# Rapido issue



## pilot2fly (Nov 14, 2016)

Hi all,

New to n scale. Just got my first N scale loco, a Bachmann Spectrun CSX SD40-2 with rapido couplers. 

Coupler came unattached, and I have no idea how to put them back on the loco.

Any help?


----------



## GNfan (Jun 3, 2016)

Don't even bother with those Rapidos - get a pair of Bachmann or Micro-trains magnetics, which should come with instructions. Its not so much complicated as it is finicky, but I managed to do it on a GP40


----------



## traction fan (Oct 5, 2014)

*Remounting couplers*



pilot2fly said:


> Hi all,
> 
> New to n scale. Just got my first N scale loco, a Bachmann Spectrun CSX SD40-2 with rapido couplers.
> 
> ...


pilot2fly;

Did you get this loco new in the original box? Bachman used to enclose an exploded-view drawing with all its locomotives. I don't know if they still do this as I haven't bought a Bachman loco in many years. Then again, since it has the older rapido couplers it's unlikely to be new. If you have or can download from Bachman, the exploded view drawing that should show you how the coupler pieces go back together.
Looking at your photo, I see the couplers, each with a cone on the back end, the springs that go over those cones and then into the coupler mounting box on the loco's truck. The middle piece is presumably designed to go across the bottom of the coupler box and keep the coupler and spring inside, the box. Rapido used to use a steel strap for this job, but they, or Bachman, may have switched to a plastic part.

You said this is your first N-scale loco. Do you have a lot of cars with rapido couplers? If not, I agree with GNfan that it might be smarter, in the long run, to switch over to Micro-Trains couplers now. You will never have fewer locomotives and cars to convert from rapido couplers to Micro-Trains couplers; than you do right now.

So why switch to Micro-Trains couplers at all?

Well, rapidos are difficult/nearly impossible to uncouple. There are uncoupling ramps for rapidos, but the rapido couplers can only uncouple right over the ramp, and you can't push the car into a siding without re-coupling it to the next car. This makes it difficult/nearly impossible to do any switching , which means your layout will just be for running trains around in circles until your eyes glaze over.
Micro-Trains couplers can be uncoupled at their magnetic ramp, and then pushed to another spot. They are also easy to uncouple, anywhere on the layout, with a simple, hand-held stick device. They also look like couplers, which rapidos don't.

It's quite possible that Micro-Trains has a conversion kit specifically designed to fit this particular locomotive. They make such conversion kits for nearly every loco in existence.The conversion kits are typically more expensive than plain Micro-Trains loose couplers, but a kit will be easier to fit into the original coupler box on the truck. Indeed it may be the only way of mounting a M-T coupler there. Otherwise you might need to body mount the couplers on your loco, which opens up a whole new can of worms. Which is discussed in the following paragraph.

The original couplers appear to have been mounted on the trucks. Is that correct? If it is then you should consider the sharpness of the curves on your layout. If your layout will have curves tighter than say, 14" radius, then you may want to keep the truck-mounting system, rather than going to a body-mount one. This is particularly true if most, or all, of your cars have truck-mounted couplers. Body-mounts look better, and are better for pushing cars backwards in switching. However, they don't handle sharp curves well.

**Questions on the material:**
1. Reproduce the Rapido coupler thread between "## GNfan (Jun" and "(Oct 5, 2014)", inclusive, changing "GP40" to "SD40-2".
2. List the usernames of everyone who posts in the Rapido coupler thread.

**Extracted data:**
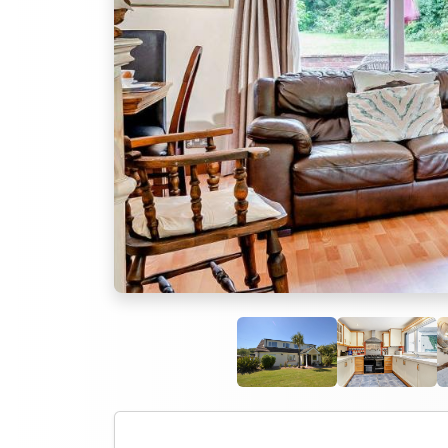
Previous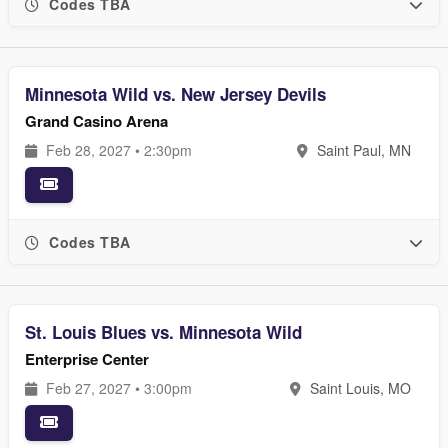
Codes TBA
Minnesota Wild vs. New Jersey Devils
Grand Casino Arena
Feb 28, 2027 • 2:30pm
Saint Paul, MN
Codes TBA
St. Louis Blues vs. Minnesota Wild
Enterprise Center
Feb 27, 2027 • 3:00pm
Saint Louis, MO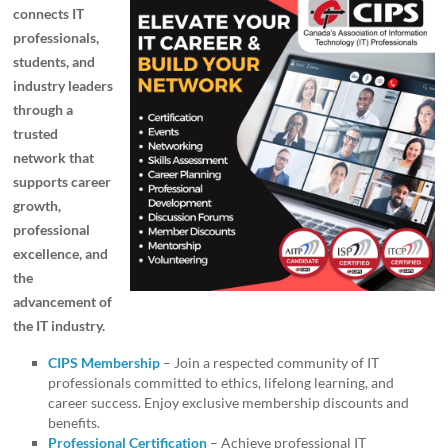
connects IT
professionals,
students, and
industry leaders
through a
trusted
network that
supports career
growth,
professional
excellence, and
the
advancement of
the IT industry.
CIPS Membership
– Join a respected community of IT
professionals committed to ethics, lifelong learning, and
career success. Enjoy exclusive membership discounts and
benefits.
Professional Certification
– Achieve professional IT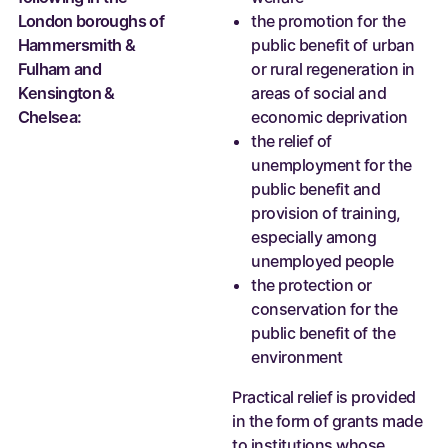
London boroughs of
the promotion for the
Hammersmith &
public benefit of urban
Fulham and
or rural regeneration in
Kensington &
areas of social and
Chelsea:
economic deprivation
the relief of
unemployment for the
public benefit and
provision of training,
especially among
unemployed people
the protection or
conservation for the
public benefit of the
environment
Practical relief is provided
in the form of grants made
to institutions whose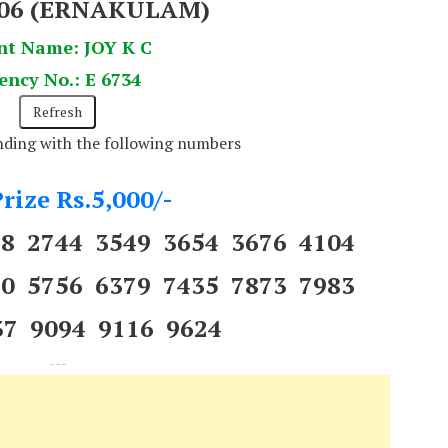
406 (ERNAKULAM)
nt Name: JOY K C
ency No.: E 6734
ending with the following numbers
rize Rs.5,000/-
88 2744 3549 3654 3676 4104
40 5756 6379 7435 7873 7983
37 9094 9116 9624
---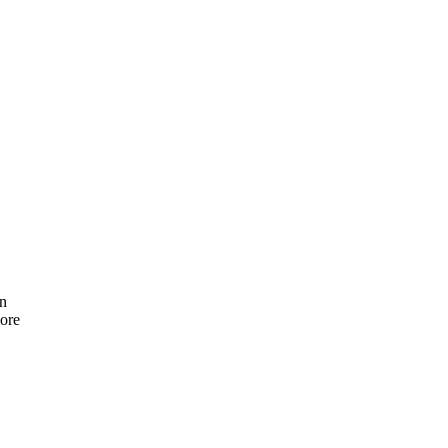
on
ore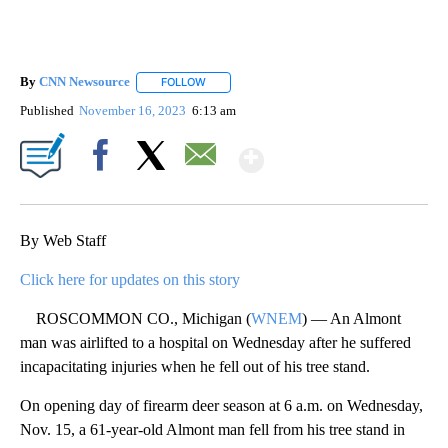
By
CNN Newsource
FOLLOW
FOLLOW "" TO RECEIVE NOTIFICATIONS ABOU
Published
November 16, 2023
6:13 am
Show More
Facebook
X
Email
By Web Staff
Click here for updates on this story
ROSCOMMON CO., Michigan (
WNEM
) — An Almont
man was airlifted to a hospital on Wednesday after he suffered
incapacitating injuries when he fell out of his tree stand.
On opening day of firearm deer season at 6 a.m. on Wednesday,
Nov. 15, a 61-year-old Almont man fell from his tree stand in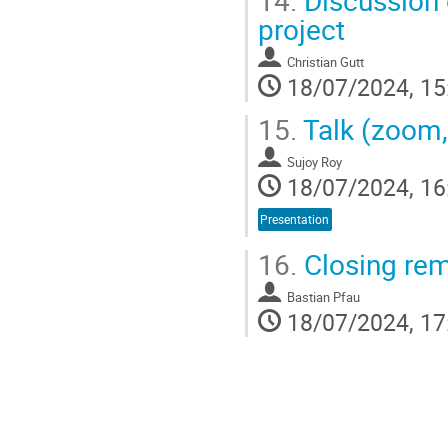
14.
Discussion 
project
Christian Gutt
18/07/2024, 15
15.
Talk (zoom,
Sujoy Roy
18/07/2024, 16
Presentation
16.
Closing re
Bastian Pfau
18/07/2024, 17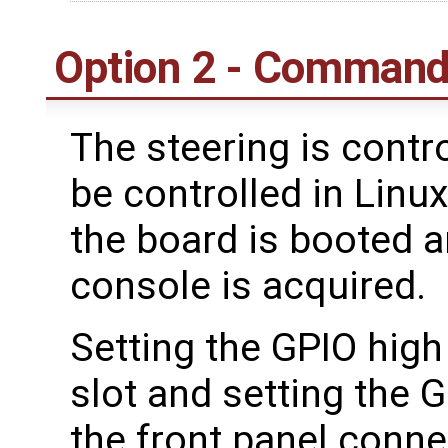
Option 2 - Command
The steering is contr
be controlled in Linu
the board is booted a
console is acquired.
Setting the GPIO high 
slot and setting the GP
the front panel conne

**Responses by item number:**
1.
## GNfan (Jun 3, 2016)

Don't even bother with those Rapidos - get a pair of Bachmann or Micro-trains magnetics, which should come with instructions. Its not so much complicated as it is finicky, but I managed to do it on a SD40-2


----------



## traction fan (Oct 5, 2014)

2. pilot2fly, GNfan, traction fan